Il luogo fu destinato a funzione sacra già dal VI sec. a.C., da quando venne costruito un tempio di tipo greco dedicato ad Atena. Alla dea fu associato il culto eroico di Eracle, a cui fu dedicato un heroon. Questo spazio, monumentalizzato nel corso del II sec. a.C., è ristrutturato in età augustea con un portico composto da tre bracci scanditi da 100 colonne in tufo che delimita uno spazio di forma triangolare con al suo interno l’area sacra e il tempio di tipo greco.
La stratigrafia intercettata dal sondaggio 0013 è dominata da riporti di terreno e non mostra piani di frequentazione antichi.
L’alternanza di accumuli artificiali (possibili scarichi) sino alla profondità di ca. 4.8 m, ovvero fino alle piroclastiti di colore vinaccia a tetto delle lave di Pompei, lascia supporre che siamo in presenza di un declivio naturale del banco lavico colmato progressivamente.

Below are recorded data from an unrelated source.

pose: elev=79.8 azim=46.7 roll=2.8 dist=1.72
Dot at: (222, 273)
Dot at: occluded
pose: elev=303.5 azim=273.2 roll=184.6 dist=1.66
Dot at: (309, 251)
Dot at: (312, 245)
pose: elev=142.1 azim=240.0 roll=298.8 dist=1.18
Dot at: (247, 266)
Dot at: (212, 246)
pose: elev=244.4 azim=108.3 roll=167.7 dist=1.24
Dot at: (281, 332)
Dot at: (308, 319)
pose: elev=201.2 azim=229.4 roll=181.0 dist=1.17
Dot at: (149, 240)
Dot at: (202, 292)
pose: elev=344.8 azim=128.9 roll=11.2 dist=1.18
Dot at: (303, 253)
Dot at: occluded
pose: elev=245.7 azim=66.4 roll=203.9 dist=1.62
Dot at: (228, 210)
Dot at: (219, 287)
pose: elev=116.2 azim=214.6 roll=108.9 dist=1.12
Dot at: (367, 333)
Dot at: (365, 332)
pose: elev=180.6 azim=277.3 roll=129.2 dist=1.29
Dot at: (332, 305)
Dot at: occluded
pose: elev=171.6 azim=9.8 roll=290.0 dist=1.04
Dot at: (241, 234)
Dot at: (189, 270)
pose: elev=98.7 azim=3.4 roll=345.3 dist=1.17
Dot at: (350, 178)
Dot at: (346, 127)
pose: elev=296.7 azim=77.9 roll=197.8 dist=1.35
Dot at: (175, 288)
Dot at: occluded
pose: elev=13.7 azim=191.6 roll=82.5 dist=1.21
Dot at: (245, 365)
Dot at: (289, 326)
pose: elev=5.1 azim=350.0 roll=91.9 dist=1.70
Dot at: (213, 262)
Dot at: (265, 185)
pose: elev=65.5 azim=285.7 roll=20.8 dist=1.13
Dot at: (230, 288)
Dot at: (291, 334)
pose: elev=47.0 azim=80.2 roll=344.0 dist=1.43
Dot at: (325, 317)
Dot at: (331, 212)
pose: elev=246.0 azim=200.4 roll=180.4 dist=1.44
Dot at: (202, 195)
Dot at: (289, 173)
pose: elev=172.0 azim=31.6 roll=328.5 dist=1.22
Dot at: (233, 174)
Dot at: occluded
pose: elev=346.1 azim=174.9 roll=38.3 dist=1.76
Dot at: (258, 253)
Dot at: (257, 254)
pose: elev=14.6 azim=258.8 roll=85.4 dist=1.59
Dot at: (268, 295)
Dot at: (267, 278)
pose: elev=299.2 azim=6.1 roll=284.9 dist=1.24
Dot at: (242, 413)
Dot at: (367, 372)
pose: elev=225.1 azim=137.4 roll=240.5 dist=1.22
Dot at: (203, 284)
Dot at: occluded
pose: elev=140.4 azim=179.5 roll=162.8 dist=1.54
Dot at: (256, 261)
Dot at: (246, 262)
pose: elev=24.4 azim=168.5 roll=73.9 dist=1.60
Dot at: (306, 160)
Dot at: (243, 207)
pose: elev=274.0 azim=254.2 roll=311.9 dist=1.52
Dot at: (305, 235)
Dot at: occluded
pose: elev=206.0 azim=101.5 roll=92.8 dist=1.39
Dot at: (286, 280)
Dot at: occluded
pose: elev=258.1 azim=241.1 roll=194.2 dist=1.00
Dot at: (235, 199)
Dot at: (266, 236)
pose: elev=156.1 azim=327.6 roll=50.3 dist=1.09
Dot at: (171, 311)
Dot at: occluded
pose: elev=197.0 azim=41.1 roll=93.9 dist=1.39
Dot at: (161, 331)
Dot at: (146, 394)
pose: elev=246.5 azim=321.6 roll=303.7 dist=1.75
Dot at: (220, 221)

Risulta difficile comprendere se gli scarichi possano riferirsi ad un livellamento del terreno contemporaneo e funzionale alla sistemazione della piazza colonnata.
In dettaglio, fino a 1.5 m dal piano campagna, i terreni riportati contengono frammenti di tufo e intonaco anche di grandi dimensioni. Tra 1.5 e 1.7 m si intercetta uno strato di terreno costipato con alla sommità un frammento di tufo alto circa 3 cm tagliato dal carotiere. Non ci sono elementi che consentano di definire se tale livello possa essere relativo ad un piano di sistemazione / frequentazione dell’area.
Al di sotto, tra 1.70 e 3.10 m, si individua uno strato costituito da terreni asportati dalla sequenza naturale e ributtati, evidentemente per livellare la morfologia del substrato lavico.
I terreni di riporto intercettati al di sotto di tale accumulo sono costituiti da cineriti inglobanti frammenti di tufo, laterizi e ossa direttamente poggianti sul substrato lavico.